VC has been around and I think we’ve both made deliberate attempts to veg-out, which has resulted in ample lazing around and unwinding, either binging on a book, movies, or youtube, like I did the past two days.
Maybe it’s a sign of how streamlines work is getting, but I am unable to even open up anything work-related, even in the rare case I feel extra efficient and like I want to get a head-start. The last two weeks have seen such a surge in productivity, and I’ve gotten so much done that I am a) too wired-out to think of work on the weekend and b) left with none of those little scraps of work that once inevitably were left for the weekend.
So, there has been time to watch questionable amount of TV. To go slow on a book, read the same one all day. To binge. There have been leisurely visits to the market. Extra long afternoon naps; indulgent, home-cooked meals. Impromptu dessert runs.
Sometimes an evening walk or drink by the sea. Early dinner so we can get right back into bed and finishing watching whatever it is we each were.
I don’t have this luxury of just peacefully co-existing with too many people. the comfort of not having to fill the silence, the moments and everything in between with conversation and activities. To just be in the same room, each left to our own devices (heh, pun totally intended!).
But yesterday, we bothered to step out. And go beyond our usual, convenient spot. It’s a spot I find myself going back to at least once every monsoon.
The plan was to go out and get a drink, possibly even dinner after the sun went down. But a combination of laziness, and a rumbly tummy for VC made us wind up back home. Back into my night clothes, in bed, watching Netflix, waiting for my Chinese take out to arrive. We often talk of companionship only in terms of getting along with each other, doing things together, being a team. Such an emphasis on the doing, and not enough on the not doing. The passive, fuss-free, empty moments deserve so much more importance. It is a true luxury to realise peaceful coexistence/
Into the deep blue
Depths of a short memory
Throbbing back to life.
I tried a few new tricks this week. Actually, it’s been in the works for a few weeks now, but things really fell into place only on Monday this week,
Mostly it involved ways to focus better on work, intensify efforts in an efficient way so that I get more from less time spent staring at my computer. And. I’m afraid to admit. It seems to work. (How long I keep it up is another matter, heh.)

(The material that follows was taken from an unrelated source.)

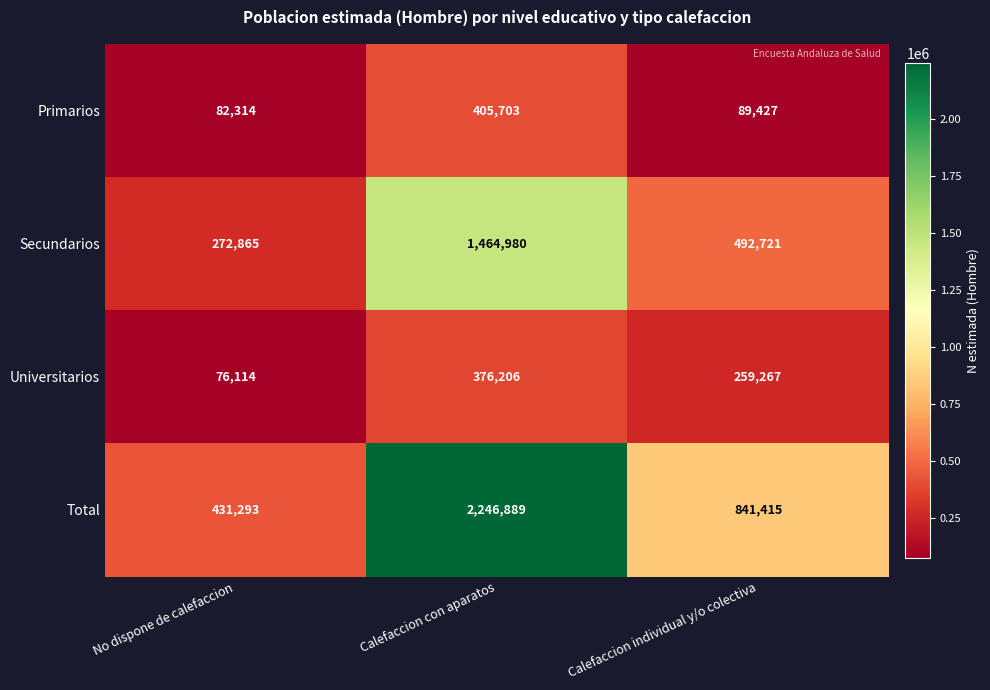

The value of Secundarios at Calefaccion individual y/o colectiva is 492721. True or false?

True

I’m closing the week with a surprising amount of new gigs generated, some in progress, and I even made time to visit a “food forest”, bring home some sticky buns, rush back in time to catch margaritas at happy hour with these two whom I haven’t met in what feels like months.
It was pouring cats and dogs outside, the sun was still out, we had a window seat and it the margaritas were perfect. I instinctively felt like snapping a picture.

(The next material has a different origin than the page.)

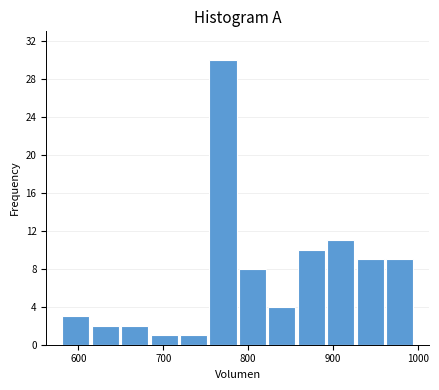

Around what value on the x-axis is the tallest bar? Give the approximate position of its centre, as read against the axis.

770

It feels like a win on multiple counts.
I’ve been feeling terribly asocial of late. And I feel like a cloud is lifting off of me.
I’ve berated myself and my lack of efficiency for months now.
I’ve really, really struggled with how to up the ante in terms of doing more work in a given month.
It’s been on my mind and occupied a lot of my mental bandwidth for the last many weeks. I’ve tried to implement a lot of habits with little success. Until 2 weeks ago when I started turning my data off during work hours, muted whatsapp completely and made myself a timetable for work hours. In just one week of sticking to it, I feel like I may be onto something here. How long this lasts remains to be seen.